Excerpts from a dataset
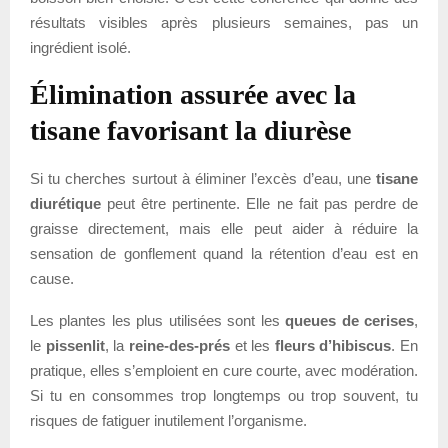
résultats visibles après plusieurs semaines, pas un
ingrédient isolé.
Élimination assurée avec la
tisane favorisant la diurèse
Si tu cherches surtout à éliminer l’excès d’eau, une
tisane
diurétique
peut être pertinente. Elle ne fait pas perdre de
graisse directement, mais elle peut aider à réduire la
sensation de gonflement quand la rétention d’eau est en
cause.
Les plantes les plus utilisées sont les
queues de cerises
,
le
pissenlit
, la
reine-des-prés
et les
fleurs d’hibiscus
. En
pratique, elles s’emploient en cure courte, avec modération.
Si tu en consommes trop longtemps ou trop souvent, tu
risques de fatiguer inutilement l’organisme.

## Exercise:
Lines from the one with "Les plantes les plus utilisées sont les" through the end of the data: set these down exactly, including both ends and nothing more.

## Reply:
Les plantes les plus utilisées sont les
queues de cerises
,
le
pissenlit
, la
reine-des-prés
et les
fleurs d’hibiscus
. En
pratique, elles s’emploient en cure courte, avec modération.
Si tu en consommes trop longtemps ou trop souvent, tu
risques de fatiguer inutilement l’organisme.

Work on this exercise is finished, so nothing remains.